* _Excerpt to read_
_ _ _

TensorRT 5.X / 6.X Batch Size Problem

Hi all,
I want to optimizing our detection model on tensorrt. However, when I set max_batch_size > 1, inference time increases proportionally to batch size.

Basically:

batch size=1 fp16 infTime is about 10ms
batch size=4 fp16 infTime is about 39ms
batch size=1 fp32 infTime is about 34.4ms
batch size=4 fp32 infTime is about 129ms

How to solved this problem?

Hi,

I will recommend you to use TRT 7 and use optimization profiles to optimize for multiple different batch sizes.
https://docs.nvidia.com/deeplearning/sdk/tensorrt-developer-guide/index.html#opt_profiles

Thanks

Thanks.
The optimization profiler only supported in the version 7?
sorry, I’m new in this work, if possible a bit more guaidance me to add profiler to my code.
I used like for converting.

Please refer below link:
https://docs.nvidia.com/deeplearning/sdk/tensorrt-archived/tensorrt-710-ea/tensorrt-developer-guide/index.html#work_dynamic_shapes
You can also refer to sample:

Thanks

Hi all,
I see the Deeper dive into TensoRT and TRITON NVIDIA webinar, and tell the TensorRT 7 support dynamin input shape and dynamic batch size but TRT5/6 only support dynamic batch size. I want to know, really the TRT5/6 doesn’t support the dynamic batch size or I don’t correct work.

_ _ _

* _Dataset rows_

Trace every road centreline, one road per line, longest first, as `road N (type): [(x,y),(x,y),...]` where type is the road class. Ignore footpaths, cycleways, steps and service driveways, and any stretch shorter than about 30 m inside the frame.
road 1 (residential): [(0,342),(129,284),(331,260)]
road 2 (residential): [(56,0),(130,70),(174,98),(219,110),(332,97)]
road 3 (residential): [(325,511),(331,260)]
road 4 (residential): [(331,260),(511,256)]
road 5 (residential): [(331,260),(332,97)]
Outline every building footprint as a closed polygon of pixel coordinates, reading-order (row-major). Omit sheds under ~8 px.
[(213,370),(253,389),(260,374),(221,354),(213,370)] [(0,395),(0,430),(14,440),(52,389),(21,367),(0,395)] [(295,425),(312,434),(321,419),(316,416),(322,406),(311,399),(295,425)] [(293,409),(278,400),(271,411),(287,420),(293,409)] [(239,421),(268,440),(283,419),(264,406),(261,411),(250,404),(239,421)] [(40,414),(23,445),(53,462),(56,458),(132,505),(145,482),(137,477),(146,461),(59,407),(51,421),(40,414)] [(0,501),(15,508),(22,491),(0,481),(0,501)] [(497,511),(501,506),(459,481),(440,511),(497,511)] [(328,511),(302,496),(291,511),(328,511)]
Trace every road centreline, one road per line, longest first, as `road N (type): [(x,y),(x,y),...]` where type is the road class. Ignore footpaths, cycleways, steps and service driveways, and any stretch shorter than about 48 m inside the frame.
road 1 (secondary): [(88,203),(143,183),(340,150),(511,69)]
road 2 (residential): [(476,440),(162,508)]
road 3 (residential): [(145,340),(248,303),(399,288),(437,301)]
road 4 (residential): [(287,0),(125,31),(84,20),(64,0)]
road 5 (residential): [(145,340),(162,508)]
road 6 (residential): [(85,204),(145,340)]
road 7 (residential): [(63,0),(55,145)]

_ _ _

* _Task set_
a) In the TensorRT batch size thread, copy the part that opens with the words containing "batch size=1 fp16" and closes with "different batch sizes.", swapping every "infTime" for "inference time".
b) Write what comes next in the TensorRT batch size thread, starting right after its final sentence.

* _Final answers_
a)
batch size=1 fp16 inference time is about 10ms
batch size=4 fp16 inference time is about 39ms
batch size=1 fp32 inference time is about 34.4ms
batch size=4 fp32 inference time is about 129ms

How to solved this problem?

Hi,

I will recommend you to use TRT 7 and use optimization profiles to optimize for multiple different batch sizes.

b)
I used this for converting the model with UFF parser

with trt.Builder(TRT_LOGGER) as builder, builder.create_network() as network, trt.UffParser() as parser:
    builder.max_workspace_size = 1 << 30
    builder.max_batch_size = 5
    builder.fp16_mode = True

    parser.register_input('Input', INPUT_DIMS)
    parser.register_output('MarkOutput_0')
    parser.parse(spec['tmp_uff'], network)
    engine = builder.build_cuda_engine(network)

    buf = engine.serialize()
    with open(spec['output_bin'], 'wb') as f:
        f.write(buf)

Then I used the below code for inference:

class TrtSSD(object):

def _load_plugins(self):
    if trt.__version__[0] < '7':
        ctypes.CDLL("ssd/libflattenconcat.so")
    trt.init_libnvinfer_plugins(self.trt_logger, '')

def _load_engine(self):
    TRTbin = 'ssd/TRT_%s.bin' % self.model
    with open(TRTbin, 'rb') as f, trt.Runtime(self.trt_logger) as runtime:
        return runtime.deserialize_cuda_engine(f.read())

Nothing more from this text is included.